La Russie a déclaré lundi soir qu’elle avait tué « jusqu’à 200 terroristes » en Syrie lors de frappes aériennes sur une base au nord-est de Palmyre, où des combattants auraient planifié des attaques avant les élections présidentielles du mois prochain.
« Après avoir confirmé les données par de multiples canaux sur l’emplacement des installations terroristes, des avions des forces aérospatiales russes ont effectué des frappes aériennes », a indiqué le ministère dans un communiqué.
« Deux repaires ont été détruits, jusqu’à 200 militants, 24 camionnettes avec des mitrailleuses de gros calibre, ainsi qu’environ 500 kilogrammes (1 100 livres) de munitions et de composants pour créer des engins explosifs improvisés », a-t-il ajouté.
Le communiqué ne précisait ni la date des grèves ni le groupe ciblé.

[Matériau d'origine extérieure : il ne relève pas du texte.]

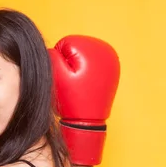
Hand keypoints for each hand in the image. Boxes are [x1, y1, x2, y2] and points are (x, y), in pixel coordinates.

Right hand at [49, 35, 119, 164]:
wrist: (89, 121)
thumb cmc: (72, 100)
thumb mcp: (56, 75)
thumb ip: (52, 55)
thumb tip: (54, 49)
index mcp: (91, 47)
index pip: (65, 45)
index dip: (60, 62)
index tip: (66, 78)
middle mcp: (106, 48)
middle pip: (77, 50)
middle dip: (71, 64)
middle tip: (74, 83)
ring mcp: (112, 59)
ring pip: (85, 58)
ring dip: (80, 69)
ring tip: (81, 86)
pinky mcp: (113, 69)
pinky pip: (94, 66)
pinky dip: (89, 74)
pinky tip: (88, 86)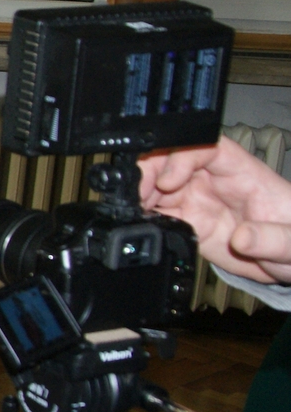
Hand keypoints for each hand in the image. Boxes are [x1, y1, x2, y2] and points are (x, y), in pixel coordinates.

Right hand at [140, 137, 290, 283]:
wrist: (288, 263)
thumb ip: (270, 238)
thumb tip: (243, 237)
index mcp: (242, 174)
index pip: (205, 148)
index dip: (181, 158)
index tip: (169, 182)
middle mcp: (215, 183)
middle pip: (171, 160)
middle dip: (149, 171)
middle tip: (139, 195)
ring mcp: (198, 203)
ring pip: (158, 185)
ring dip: (141, 196)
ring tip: (136, 213)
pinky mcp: (187, 224)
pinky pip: (157, 214)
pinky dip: (144, 219)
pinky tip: (144, 228)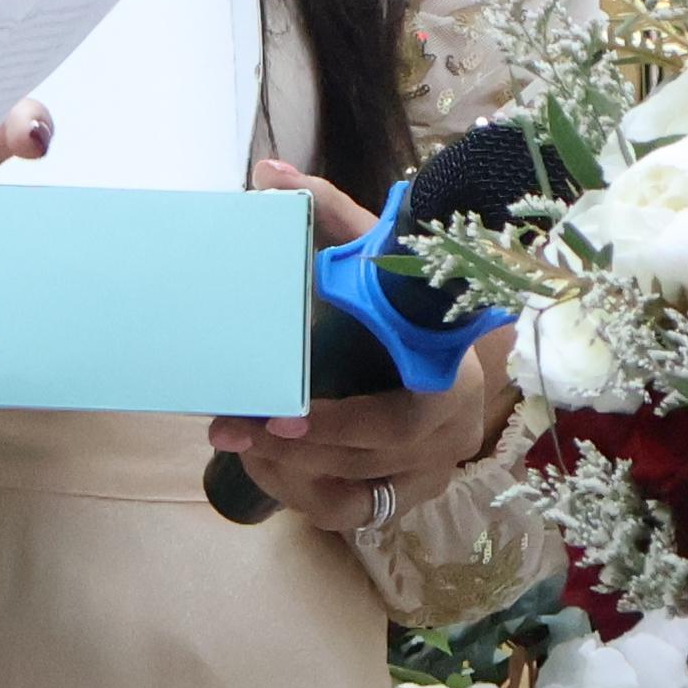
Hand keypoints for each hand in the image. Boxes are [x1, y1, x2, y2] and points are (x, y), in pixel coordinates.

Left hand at [202, 160, 512, 540]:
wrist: (458, 337)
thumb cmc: (409, 294)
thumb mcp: (379, 250)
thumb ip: (329, 213)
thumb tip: (268, 174)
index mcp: (450, 375)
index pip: (399, 418)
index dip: (339, 423)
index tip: (279, 417)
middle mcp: (450, 433)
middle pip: (366, 461)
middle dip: (292, 450)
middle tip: (229, 429)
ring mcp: (433, 471)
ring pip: (356, 495)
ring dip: (290, 475)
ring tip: (238, 445)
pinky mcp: (412, 495)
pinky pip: (353, 514)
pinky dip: (305, 497)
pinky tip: (267, 471)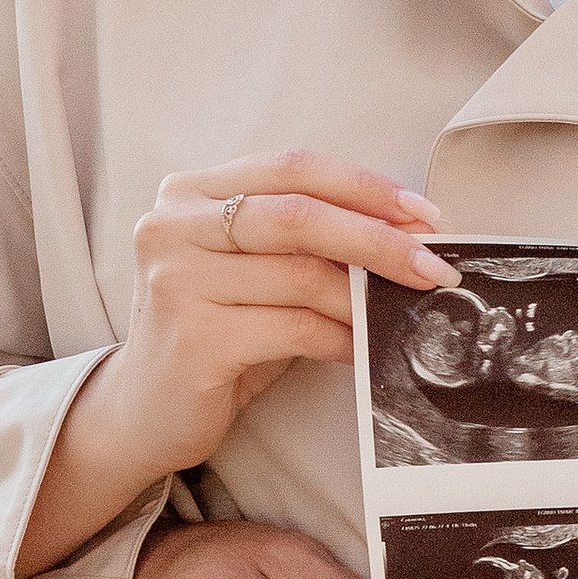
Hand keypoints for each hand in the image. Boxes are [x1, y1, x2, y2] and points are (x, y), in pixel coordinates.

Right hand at [22, 149, 460, 574]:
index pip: (291, 168)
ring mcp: (176, 281)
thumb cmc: (213, 331)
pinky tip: (362, 348)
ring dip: (365, 297)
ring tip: (401, 311)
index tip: (424, 212)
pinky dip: (341, 337)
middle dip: (379, 238)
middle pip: (299, 215)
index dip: (364, 185)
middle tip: (435, 264)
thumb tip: (406, 231)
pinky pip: (294, 328)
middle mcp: (172, 226)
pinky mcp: (193, 338)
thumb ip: (304, 240)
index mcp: (189, 192)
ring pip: (301, 275)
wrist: (142, 411)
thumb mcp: (251, 269)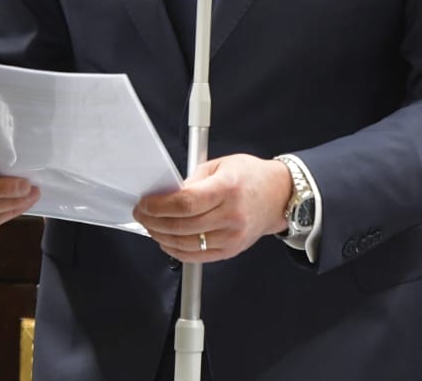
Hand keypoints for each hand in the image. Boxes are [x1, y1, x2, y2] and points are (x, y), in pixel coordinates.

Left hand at [133, 153, 290, 263]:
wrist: (279, 196)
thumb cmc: (251, 176)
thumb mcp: (220, 165)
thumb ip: (192, 180)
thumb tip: (165, 196)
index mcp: (227, 188)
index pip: (185, 203)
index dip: (158, 206)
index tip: (145, 203)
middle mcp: (231, 215)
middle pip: (182, 225)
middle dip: (154, 221)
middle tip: (142, 214)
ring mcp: (232, 236)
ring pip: (186, 244)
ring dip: (161, 236)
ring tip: (151, 227)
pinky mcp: (231, 250)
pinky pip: (196, 256)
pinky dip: (176, 250)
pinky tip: (166, 240)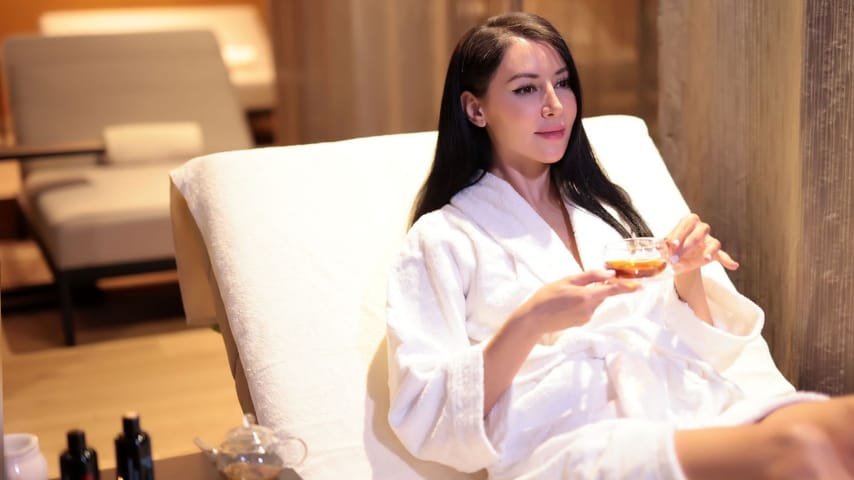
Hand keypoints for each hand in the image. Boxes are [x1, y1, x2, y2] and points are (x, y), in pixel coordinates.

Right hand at [517, 269, 638, 335]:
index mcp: (587, 296)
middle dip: (597, 287)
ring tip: (567, 294)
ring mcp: (586, 317)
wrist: (534, 319)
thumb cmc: (547, 297)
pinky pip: (588, 309)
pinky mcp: (581, 323)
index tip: (640, 286)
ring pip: (594, 302)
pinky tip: (566, 303)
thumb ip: (590, 276)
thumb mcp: (567, 280)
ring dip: (588, 295)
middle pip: (602, 295)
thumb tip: (609, 274)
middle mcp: (590, 309)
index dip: (627, 287)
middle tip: (578, 282)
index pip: (613, 290)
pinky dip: (582, 303)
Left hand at [665, 214, 738, 274]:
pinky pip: (722, 255)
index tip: (672, 244)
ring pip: (714, 241)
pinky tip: (733, 266)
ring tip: (706, 259)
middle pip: (701, 230)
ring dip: (709, 250)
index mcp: (688, 222)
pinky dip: (728, 260)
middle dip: (690, 242)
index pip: (686, 223)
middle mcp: (701, 228)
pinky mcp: (715, 253)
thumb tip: (658, 246)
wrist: (677, 259)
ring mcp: (709, 240)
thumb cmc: (671, 248)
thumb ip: (664, 246)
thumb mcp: (666, 247)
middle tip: (680, 254)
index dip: (680, 233)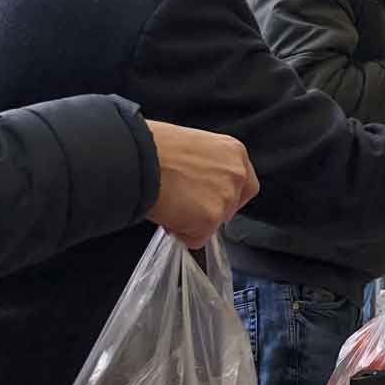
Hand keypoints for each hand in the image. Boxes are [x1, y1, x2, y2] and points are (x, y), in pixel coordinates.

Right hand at [144, 120, 259, 248]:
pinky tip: (167, 214)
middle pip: (231, 206)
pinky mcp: (210, 219)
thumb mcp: (193, 146)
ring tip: (170, 204)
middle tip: (184, 204)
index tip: (211, 200)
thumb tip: (201, 185)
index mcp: (234, 152)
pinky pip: (196, 238)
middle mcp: (237, 174)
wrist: (138, 157)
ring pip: (213, 224)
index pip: (245, 184)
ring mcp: (226, 198)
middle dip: (209, 211)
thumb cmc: (155, 147)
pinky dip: (180, 234)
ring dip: (192, 222)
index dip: (227, 195)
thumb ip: (208, 167)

Il a déclaré que la cible était une «base camouflée» où des «groupes terroristes» organisaient des attaques en Syrie et fabriquaient des explosifs.
Ils planifiaient spécifiquement «des attaques terroristes et des attaques contre les agences gouvernementales dans les grandes villes afin de déstabiliser la situation dans le pays avant les élections présidentielles en Syrie».
Le vote, qui doit avoir lieu le 26 mai, est le deuxième depuis que le conflit syrien a éclaté en 2011 avec la répression des manifestations anti-Assad qui a fait plus de 388 000 morts.
Il devrait maintenir Bashar Assad au pouvoir dans ce pays déchiré par la guerre.
La Russie a été un allié clé du régime d’Assad tout au long de la guerre et l’intervention militaire de Moscou en 2015 a contribué à inverser le cours des combats. Récemment, des groupes de défense des droits russes ont également souligné le rôle de Moscou dans les abus en Syrie en critiquant vivement ses activités militaires.
Lundi, le ministère russe de la Défense a déclaré que des « terroristes » étaient entraînés dans plusieurs camps situés dans des zones non contrôlées par le régime syrien, « y compris dans la zone d’Al-Tanf, qui est contrôlée par l’armée américaine ».
Moscou a condamné en février les frappes américaines contre les milices soutenues par l’Iran dans l’est de la Syrie, exigeant que Washington respecte l’intégrité territoriale du pays.
Le ministre des Affaires étrangères, Sergueï Lavrov, a déclaré à l’époque que la Russie voulait connaître les plans de Washington en Syrie et a suggéré que les États-Unis n’avaient pas l’intention de quitter le pays.